Political Asylum in The USA For Belarusian Citizens
Asylum applicants are often confused as to what exactly they need to show in court or during the interview to be able to sustain a successful claim. The fact that a person happens to be from a particular country, even if it is well known for violations of human rights, does not by itself guarantee that a person will be granted asylum in the US or anywhere else.
Under 8 U.S.C. § 1101(a)(42)(A), a “refugee” is “any person who is outside any country of such person’s nationality . . . who is unable or unwilling to return to . . . that country because of persecution or a well-founded fear of persecution on account of race, religion, nationality, membership in a particular social group, or political opinion.” An asylum applicant bears the burden of proving that she has a well-founded fear of future persecution based on one of the enumerated grounds. Ghaly v. INS, 58 F.3d 1425, 1428 (9th Cir. 1995). A well-founded fear of future persecution “must be both subjectively genuine and objectively reasonable.” Duarte de Guinac v. INS, 179 F.3d 1156, 1159 (9th Cir. 1999). An asylum applicant’s credible testimony that he or she genuinely fears persecution suffices to establish the subjective element. Id. The objective element may be established either by the presentation of “credible, direct, and specific evidence in the record of facts that would support a reasonable fear of persecution,” or through a showing by an asylum applicant that he or she has suffered persecution in the past. Id. A showing of past persecution shifts the burden to the government to prove, by a preponderance of the evidence that conditions in the applicant’s country have changed such that the applicant “no longer has a well-founded fear that he would be persecuted if he were to return.” Id.
As such, an asylum applicant has two main ways of showing that he/she should be afforded protection in the US: a). that he/she suffered past prosecution and/or b). that he/she has a well- founded fear of being persecuted in the future should he/she return to their home country.
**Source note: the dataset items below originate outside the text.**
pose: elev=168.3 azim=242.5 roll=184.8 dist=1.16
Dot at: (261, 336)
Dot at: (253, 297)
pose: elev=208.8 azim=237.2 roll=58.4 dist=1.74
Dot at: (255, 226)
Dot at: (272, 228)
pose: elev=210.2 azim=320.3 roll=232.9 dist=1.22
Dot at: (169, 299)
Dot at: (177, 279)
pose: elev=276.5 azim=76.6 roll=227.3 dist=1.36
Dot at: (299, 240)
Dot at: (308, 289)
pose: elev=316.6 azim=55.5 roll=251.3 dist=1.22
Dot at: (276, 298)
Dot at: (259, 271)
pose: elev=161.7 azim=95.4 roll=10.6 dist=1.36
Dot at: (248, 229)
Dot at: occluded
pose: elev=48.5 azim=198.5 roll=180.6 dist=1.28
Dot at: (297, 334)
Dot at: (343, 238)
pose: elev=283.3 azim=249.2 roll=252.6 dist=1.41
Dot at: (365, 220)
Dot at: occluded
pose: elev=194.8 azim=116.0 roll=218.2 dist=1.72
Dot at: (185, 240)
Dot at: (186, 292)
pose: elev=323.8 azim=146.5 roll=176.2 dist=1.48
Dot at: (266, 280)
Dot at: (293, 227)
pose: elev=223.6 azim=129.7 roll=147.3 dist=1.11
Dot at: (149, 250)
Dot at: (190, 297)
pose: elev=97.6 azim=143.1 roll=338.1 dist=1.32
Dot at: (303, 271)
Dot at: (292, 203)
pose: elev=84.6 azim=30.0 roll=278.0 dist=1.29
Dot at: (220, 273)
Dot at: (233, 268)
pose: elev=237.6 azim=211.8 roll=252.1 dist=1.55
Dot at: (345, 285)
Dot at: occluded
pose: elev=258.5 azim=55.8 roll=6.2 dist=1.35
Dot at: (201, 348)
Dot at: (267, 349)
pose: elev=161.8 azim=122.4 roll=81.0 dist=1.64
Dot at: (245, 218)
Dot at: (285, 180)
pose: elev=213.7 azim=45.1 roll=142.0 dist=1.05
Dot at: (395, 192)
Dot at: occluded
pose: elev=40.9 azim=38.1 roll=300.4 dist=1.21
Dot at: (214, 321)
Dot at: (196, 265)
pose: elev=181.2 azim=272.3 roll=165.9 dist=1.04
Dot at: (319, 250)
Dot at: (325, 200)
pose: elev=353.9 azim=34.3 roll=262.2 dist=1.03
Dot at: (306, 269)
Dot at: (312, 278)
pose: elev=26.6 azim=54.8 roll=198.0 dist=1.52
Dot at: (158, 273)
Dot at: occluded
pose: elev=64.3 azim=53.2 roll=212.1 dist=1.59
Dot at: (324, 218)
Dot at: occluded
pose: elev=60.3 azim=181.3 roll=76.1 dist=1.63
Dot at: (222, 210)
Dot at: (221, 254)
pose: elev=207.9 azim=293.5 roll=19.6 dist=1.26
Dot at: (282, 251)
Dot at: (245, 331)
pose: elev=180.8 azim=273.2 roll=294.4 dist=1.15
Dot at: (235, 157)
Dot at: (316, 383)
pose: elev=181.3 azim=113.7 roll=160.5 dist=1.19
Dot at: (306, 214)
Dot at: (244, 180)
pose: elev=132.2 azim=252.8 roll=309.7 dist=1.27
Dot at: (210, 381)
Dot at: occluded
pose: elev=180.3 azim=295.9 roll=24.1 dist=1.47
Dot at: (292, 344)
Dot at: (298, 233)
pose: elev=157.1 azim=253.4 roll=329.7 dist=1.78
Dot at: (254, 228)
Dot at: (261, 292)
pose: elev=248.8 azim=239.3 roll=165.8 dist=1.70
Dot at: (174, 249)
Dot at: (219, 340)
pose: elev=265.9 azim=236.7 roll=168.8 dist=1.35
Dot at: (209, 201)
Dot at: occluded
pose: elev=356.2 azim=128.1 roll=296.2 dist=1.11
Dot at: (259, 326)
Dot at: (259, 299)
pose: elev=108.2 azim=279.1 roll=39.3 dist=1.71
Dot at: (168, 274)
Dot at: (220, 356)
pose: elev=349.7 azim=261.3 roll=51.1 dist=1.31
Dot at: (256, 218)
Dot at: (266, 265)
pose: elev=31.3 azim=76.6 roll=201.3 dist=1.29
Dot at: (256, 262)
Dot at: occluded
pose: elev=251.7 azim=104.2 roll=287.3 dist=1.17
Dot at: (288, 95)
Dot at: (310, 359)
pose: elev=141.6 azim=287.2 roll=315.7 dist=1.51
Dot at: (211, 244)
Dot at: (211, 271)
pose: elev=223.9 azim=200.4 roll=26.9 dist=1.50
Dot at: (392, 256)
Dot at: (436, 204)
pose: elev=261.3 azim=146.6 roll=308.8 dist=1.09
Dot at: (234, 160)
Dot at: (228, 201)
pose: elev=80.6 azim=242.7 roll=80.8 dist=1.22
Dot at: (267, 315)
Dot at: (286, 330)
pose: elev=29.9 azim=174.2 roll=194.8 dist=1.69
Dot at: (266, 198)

An asylum application based on a well‐founded fear of future persecution must demonstrate that the petitioner faces a “reasonable possibility of suffering such persecution if he or she were to return to that country,” 8 C.F.R. § 1208.13 (b)(2)(i)(B), and the petitioner is “unable or unwilling to return to, or avail himself or herself of the protection of, that country because of such fear.” 8 C.F.R. § 1208.13(b)(2)(i)(C). A person has a well‐founded fear of persecution if a reasonable person in the same position would fear persecution. Jukic v. INS, 40 F.3d 747, 749 (5th Cir. 1994). To show a prima facie case for eligibility for asylum, a petitioner must present “sufficient evidence to demonstrate a reasonable likelihood of success on the merits so as to make it worthwhile to develop the issues further at a full evidentiary hearing.” In re A‐N & R‐M‐N, 22 I. & N. Dec. 953, 956 (BIA 1999). A person can win his/her case if can demonstrate that his/her “inclusion in, and identification with, such group of persons such that [her] fear of persecution upon return is reasonable.” See 8 C.F.R. § 1208.13(b)(2)(iii). The recent case law on account of a Belarusian political activist Tatsiana Boika, who demonstrated that Belarus’ country conditions and the fact that she was politically active while in the US, provide a viable asylum claim. Please refer to Asylum Library for the text of the decision. The same true for those Belarusian nationals who practice “unorthodox” religions in Belarus. See recent case of Rusak (Asylum Library).
The bottom line is that due to complexity of the Immigration laws, presenting a viable asylum claim can be as hard as drafting a blueprint for the high-rise building. The facts matter the most, of course, but to know how to present the facts requires skill, advocacy and knowledge.